--- Supplied entries Enclosed Below ---
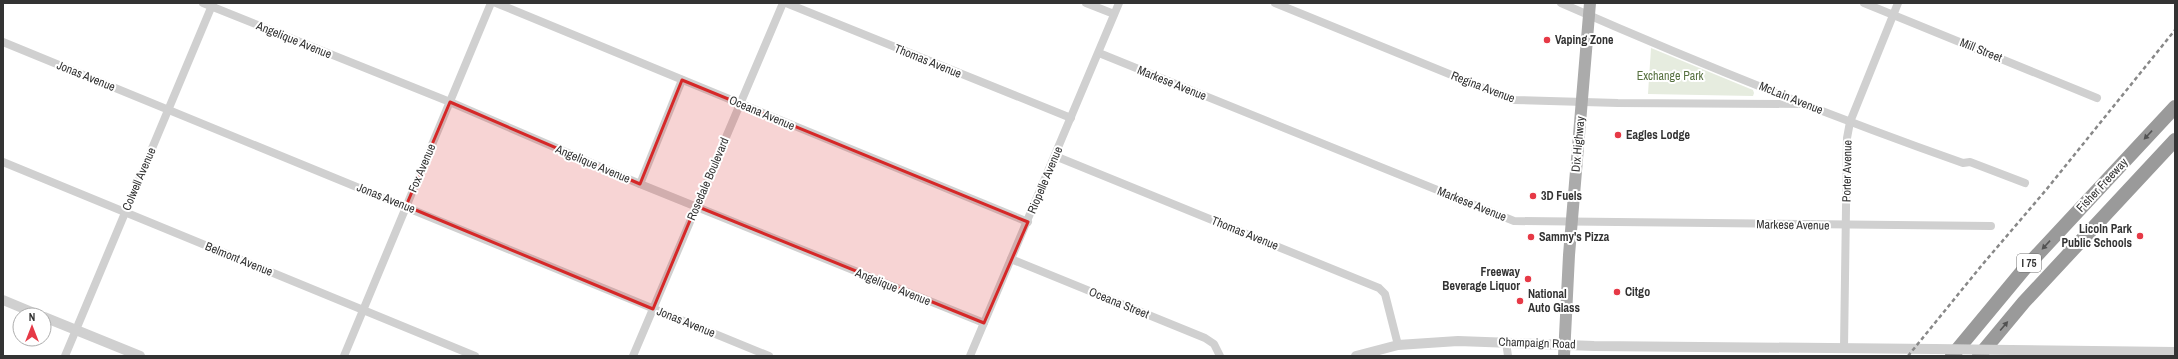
<svg xmlns="http://www.w3.org/2000/svg" width="2178" height="359" viewBox="0 0 2178 359" font-family="'Archivo Narrow',sans-serif">
<rect width="100%" height="100%" fill="#fff"/>
<!-- park -->
<polygon fill="#e6ecdf" points="1651,48 1753,90 1754,93 1753,96 1648,94"/>
<g fill="none" stroke-linecap="round" stroke-linejoin="round">
<!-- minor -->
<g stroke="#d0d0d0" stroke-width="8">
<polyline points="203,3 450,102 640,184 984,323"/>
<polyline points="496,3 1028,222"/>
<polyline points="786,3 1071,118"/>
<polyline points="1086,3 1114,14"/>
<polyline points="1275,3 1513,100 1618,103 1802,104"/>
<path d="M 1561,3 C 1693,61 1827,115 1963,163 L 1970,162 L 2025,183"/>
<polyline points="1864,3 2097,98"/>
<polyline points="3,42 769,356"/>
<polyline points="1099,53 1514,221 1991,226"/>
<polyline points="1055,156 1379,288 1385,294 1398,345"/>
<polyline points="3,162 475,356"/>
<polyline points="640,184 682,80"/>
<polyline points="1011,259 1205,338 1214,344 1220,356"/>
<polyline points="1506,342 1508,356"/>
<polyline points="1844,348 1847,138 1850,122 1898,3"/>
<polyline points="65,356 213,3"/>
<polyline points="344,356 491,3"/>
<polyline points="633,356 783,3"/>
<polyline points="970,356 1119,3"/>
</g>
<!-- tertiary -->
<g stroke="#d0d0d0" stroke-width="10">
<polyline points="3,300 39,315"/>
<polyline points="44,317 140,356"/>
<polyline points="2011,350 2175,352"/>
<polyline points="1356,356 1398,345 1458,341 1594,346 1934,349"/>
</g>
<!-- primary -->
<polyline stroke="#ababab" stroke-width="12" points="1564,356 1569,255 1590,3"/>
<!-- motorway -->
<g stroke="#9a9a9a" stroke-width="14">
<polyline points="1952,356 2025,268 2175,107"/>
<polyline points="1979,356 2024,302 2175,140"/>
</g>
<!-- rail -->
<polyline stroke="#888" stroke-width="2.5" stroke-dasharray="4 3" stroke-linecap="butt" points="1908,356 1982,265 2046,190 2175,30"/>
<!-- tertiary-bridge -->
<polyline stroke="#d0d0d0" stroke-width="10" points="1934,349 2011,350"/>
</g>
<!-- one-way arrows -->
<defs><path id="oneway-solid" d="M-6-.8H1V-3.2L6.5 0L1 3.2V.8H-6Z"/></defs>
<g fill="#525252">
<use href="#oneway-solid" transform="translate(2148 135) rotate(133)"/>
<use href="#oneway-solid" transform="translate(2046 245) rotate(133)"/>
<use href="#oneway-solid" transform="translate(2004 326) rotate(-50)"/>
</g>
<!-- marked area -->
<path fill="#d62828" fill-opacity="0.2" stroke="#d62828" stroke-width="3" stroke-linejoin="round" d="M 682,80 L 1028,222 L 984,323 L 696,206 L 653,309 L 406,206 L 450,102 L 640,184 Z"/>
<!-- markers -->
<g fill="#e63946" stroke="#fff" stroke-width="1.5">
<circle cx="1547" cy="40" r="4"/>
<circle cx="1618" cy="135" r="4"/>
<circle cx="1533" cy="196" r="4"/>
<circle cx="2140" cy="236" r="4"/>
<circle cx="1531" cy="237" r="4"/>
<circle cx="1528" cy="279" r="4"/>
<circle cx="1617" cy="292" r="4"/>
<circle cx="1520" cy="301" r="4"/>
</g>
<g text-anchor="middle" stroke-width="4" stroke-linejoin="round" paint-order="stroke">
<!-- shield labels -->
<rect fill="#fff" stroke="#707070" stroke-width="1" x="2017" y="254" width="24" height="18" rx="3"/>
<g font-size="11" font-weight="bold" fill="#333">
<text x="2029" y="267">I 75</text>
</g>
<!-- street labels -->
<g font-size="12" fill="#333" stroke="#fff">
<text transform="translate(294 40) rotate(22)" y="4">Angelique Avenue</text>
<text transform="translate(1981 50) rotate(22)" y="4">Mill Street</text>
<text transform="translate(928 61) rotate(22)" y="4">Thomas Avenue</text>
<text transform="translate(86 76) rotate(22)" y="4">Jonas Avenue</text>
<text transform="translate(1172 83) rotate(22)" y="4">Markese Avenue</text>
<text transform="translate(1483 87) rotate(21)" y="4">Regina Avenue</text>
<text transform="translate(1791 98) rotate(22)" y="4">McLain Avenue</text>
<text transform="translate(762 113) rotate(23)" y="4">Oceana Avenue</text>
<text transform="translate(1578 144) rotate(-85)" y="4">Dix Highway</text>
<text transform="translate(593 164) rotate(23)" y="4">Angelique Avenue</text>
<text transform="translate(422 168) rotate(-67)" y="4">Fox Avenue</text>
<text transform="translate(1847 171) rotate(-89)" y="4">Porter Avenue</text>
<text transform="translate(139 179) rotate(-67)" y="4">Colwell Avenue</text>
<text transform="translate(708 179) rotate(-67)" y="4">Rosedale Boulevard</text>
<text transform="translate(1045 180) rotate(-67)" y="4">Riopelle Avenue</text>
<text transform="translate(2102 185) rotate(-47)" y="4">Fisher Freeway</text>
<text transform="translate(386 198) rotate(22)" y="4">Jonas Avenue</text>
<text transform="translate(1472 204) rotate(22)" y="4">Markese Avenue</text>
<text transform="translate(1793 225) rotate(1)" y="4">Markese Avenue</text>
<text transform="translate(1245 233) rotate(22)" y="4">Thomas Avenue</text>
<text transform="translate(239 259) rotate(22)" y="4">Belmont Avenue</text>
<text transform="translate(893 287) rotate(22)" y="4">Angelique Avenue</text>
<text transform="translate(1119 303) rotate(22)" y="4">Oceana Street</text>
<text transform="translate(686 322) rotate(22)" y="4">Jonas Avenue</text>
<text transform="translate(1537 343) rotate(2)" y="4">Champaign Road</text>
</g>
<!-- poi labels -->
<g font-size="12" font-weight="bold" fill="#333" stroke="#fff" text-anchor="start">
<text x="1555" y="44">Vaping Zone</text>
<text x="1626" y="139">Eagles Lodge</text>
<text x="1541" y="200">3D Fuels</text>
<text x="2132" y="233" text-anchor="end">Licoln Park<tspan x="2132" dy="14">Public Schools</tspan></text>
<text x="1539" y="241">Sammy's Pizza</text>
<text x="1520" y="276" text-anchor="end">Freeway<tspan x="1520" dy="14">Beverage Liquor</tspan></text>
<text x="1625" y="296">Citgo</text>
<text x="1528" y="298">National<tspan x="1528" dy="14">Auto Glass</tspan></text>
</g>
<!-- park labels -->
<g font-size="12" fill="#56703f" stroke="#fff">
<text x="1670" y="80">Exchange Park</text>
</g>
</g>
<!-- border -->
<rect width="2178" height="359" fill="none" stroke="#333333" stroke-width="8"/>
<!-- north arrow -->
<g transform="translate(32 327)"><circle r="19" fill="#ffffff" stroke="#adadad"/>
<path d="M0-3L7 15L0 10L-7 15Z" fill="#e63946"/>
<text y="-6" font-size="11" font-weight="bold" text-anchor="middle" fill="#333333">N</text>
</g>
</svg>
--- End of Enclosed Supplied entries ---
Action item:
Where a line of the data includes the string "oneway", list that line.

Written response:
<defs><path id="oneway-solid" d="M-6-.8H1V-3.2L6.5 0L1 3.2V.8H-6Z"/></defs>
<use href="#oneway-solid" transform="translate(2148 135) rotate(133)"/>
<use href="#oneway-solid" transform="translate(2046 245) rotate(133)"/>
<use href="#oneway-solid" transform="translate(2004 326) rotate(-50)"/>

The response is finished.